The name that epidemiologists give to the first person to be infected during a disease outbreak is 'patient zero' - that's where it all begins. Identifying that person is often difficult, but a Croatian team has developed an algorithm that might be able to help.
Their work deals with a situation where there's an interconnected network of people, with some infected and some not. Disease outbreaks are one sample, but the same principle could also apply to computer viruses or even the spread of a meme through social media.

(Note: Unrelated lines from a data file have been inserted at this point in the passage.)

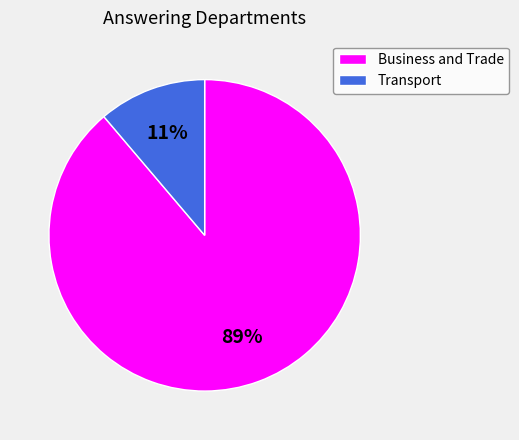

To the nearest percent, what is the difference between the Business and Trade and Transport slice percentages?

78%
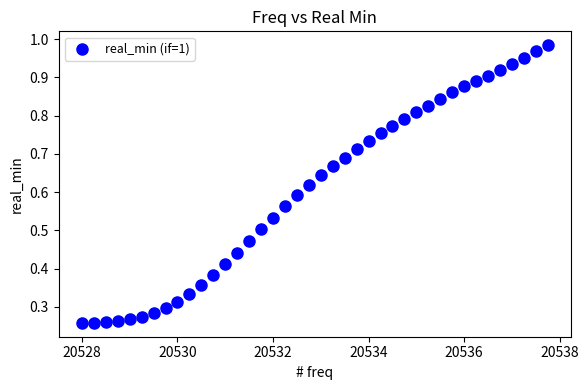

What is the range of X values (max minus min)?

9.8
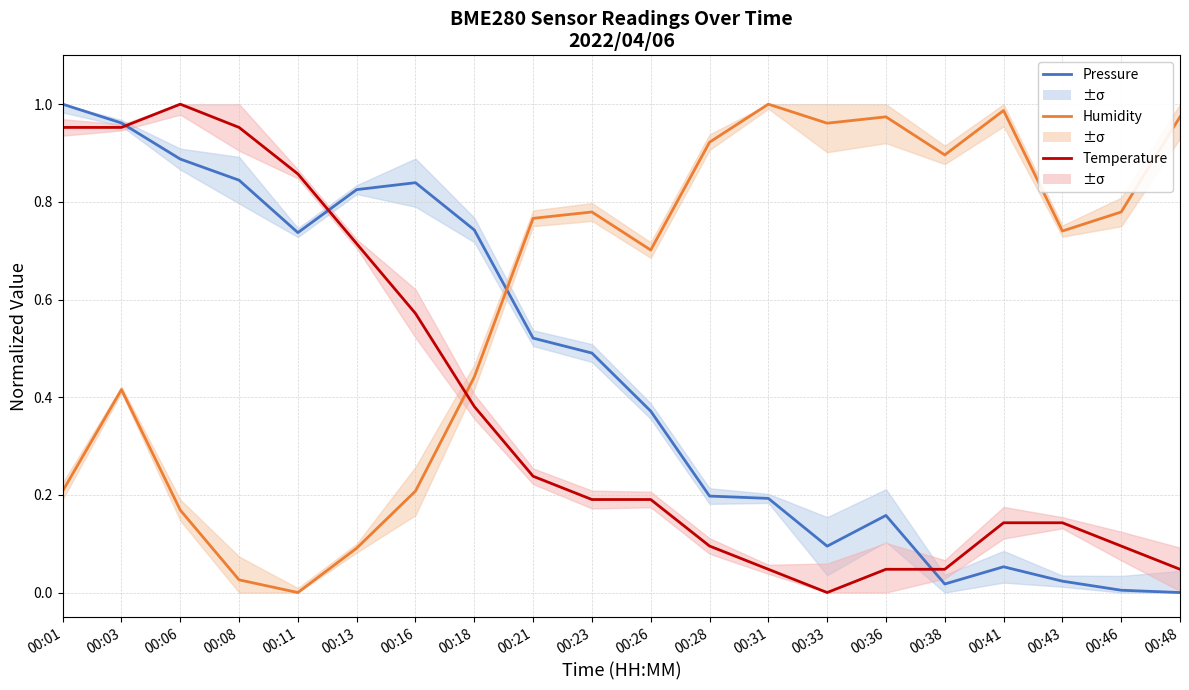

How many lines are shown in the chart?

3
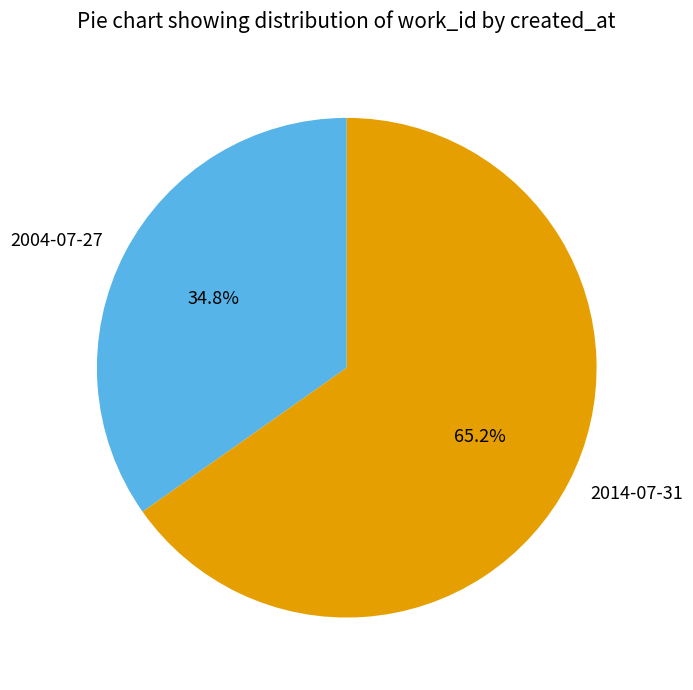

The 2004-07-27 slice represents 35% of the pie. True or false?

True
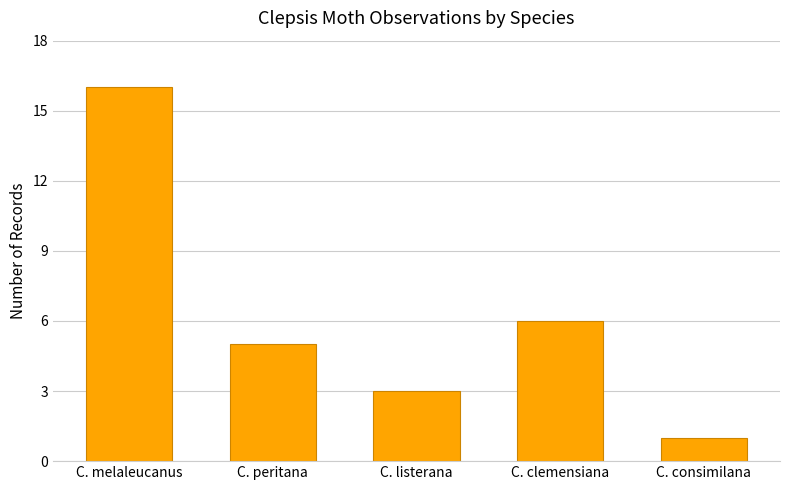

Where does the data first go above 5?

C. melaleucanus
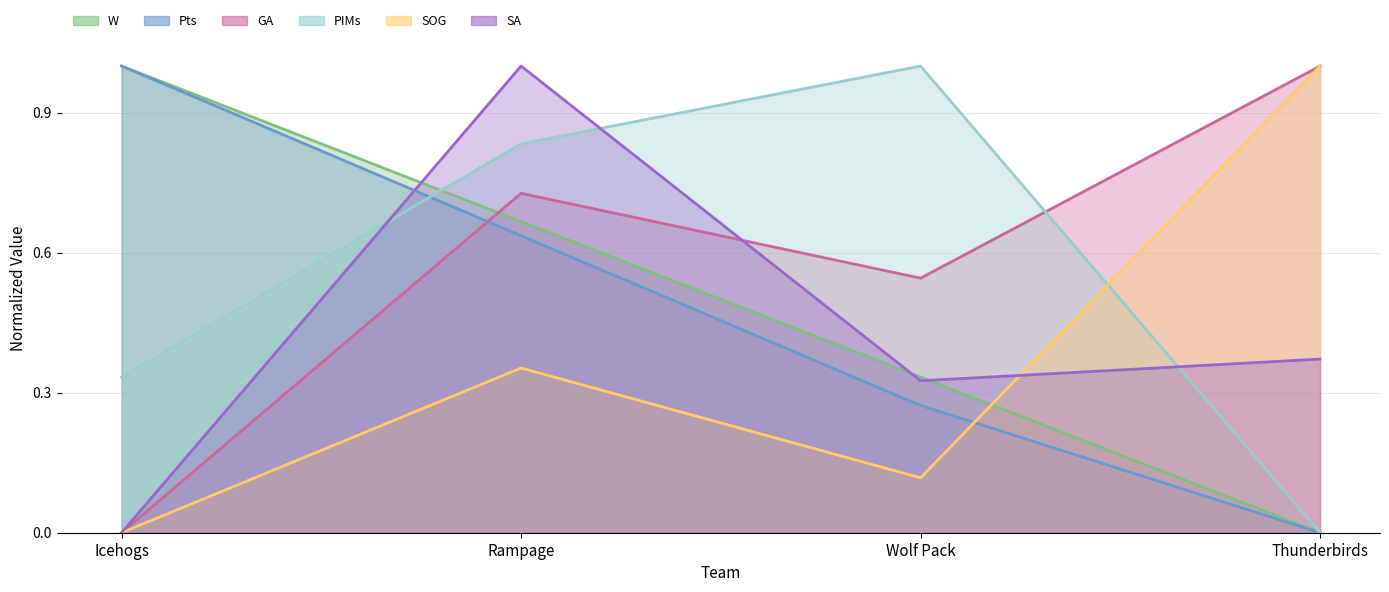

How many series are shown in this chart?

6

Mile Šikic of the University of Zagreb and his colleagues built an algorithm that simulates different ways the infection could have spread through that network, and then compares those simulations with the real data to calculate a probability that an individual is the real 'patient zero'.
The faster the better
A 100% probability means you've found where it all began, but if multiple people have equal probabilities then you need more data to pinpoint the origin. Interestingly, the faster the infection occurs, the easier it is to track down where it began. "With a slower process, you lose some kind of information," Šikic told New Scientist.
To see whether the system worked, the team used STI data from a Brazilian website where sex workers are reviewed by their customers. The algorithm was able to find 'patient zero', or be one hop away, 60 percent of the time. "If we cannot say who is patient zero, we can be in their neighbourhood," says Šikic.
The details of the algorithm were published in Physical Review Letters.